Records excerpted from a collection
----------
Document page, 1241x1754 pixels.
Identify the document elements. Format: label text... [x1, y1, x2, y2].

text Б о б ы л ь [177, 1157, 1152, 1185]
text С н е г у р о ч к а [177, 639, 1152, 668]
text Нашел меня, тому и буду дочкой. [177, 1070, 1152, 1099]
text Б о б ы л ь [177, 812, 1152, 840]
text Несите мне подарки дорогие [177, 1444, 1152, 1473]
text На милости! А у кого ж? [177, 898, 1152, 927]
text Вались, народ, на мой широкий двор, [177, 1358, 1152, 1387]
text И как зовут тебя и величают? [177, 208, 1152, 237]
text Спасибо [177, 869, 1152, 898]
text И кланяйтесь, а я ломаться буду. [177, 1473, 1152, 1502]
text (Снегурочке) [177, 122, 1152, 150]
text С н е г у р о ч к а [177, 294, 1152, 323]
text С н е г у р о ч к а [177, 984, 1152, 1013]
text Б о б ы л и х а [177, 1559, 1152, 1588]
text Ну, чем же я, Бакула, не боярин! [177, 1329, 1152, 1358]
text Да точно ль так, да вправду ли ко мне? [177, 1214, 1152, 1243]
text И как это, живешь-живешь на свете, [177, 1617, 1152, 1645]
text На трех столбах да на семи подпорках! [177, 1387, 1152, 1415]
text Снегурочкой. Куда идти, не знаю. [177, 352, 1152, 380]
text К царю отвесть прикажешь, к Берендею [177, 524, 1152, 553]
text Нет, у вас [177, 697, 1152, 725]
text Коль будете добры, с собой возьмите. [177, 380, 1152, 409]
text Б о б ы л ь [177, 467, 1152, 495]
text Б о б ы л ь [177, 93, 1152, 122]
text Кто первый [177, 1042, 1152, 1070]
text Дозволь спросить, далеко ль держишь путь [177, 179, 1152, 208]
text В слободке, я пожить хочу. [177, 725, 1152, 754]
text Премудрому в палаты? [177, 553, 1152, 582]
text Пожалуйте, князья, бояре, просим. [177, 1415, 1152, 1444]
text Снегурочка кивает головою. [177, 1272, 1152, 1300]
----------
### Request:
Search the data above for the string "буду" and return every line that has it.

### Expected answer:
text Нашел меня, тому и буду дочкой. [177, 1070, 1152, 1099]
text И кланяйтесь, а я ломаться буду. [177, 1473, 1152, 1502]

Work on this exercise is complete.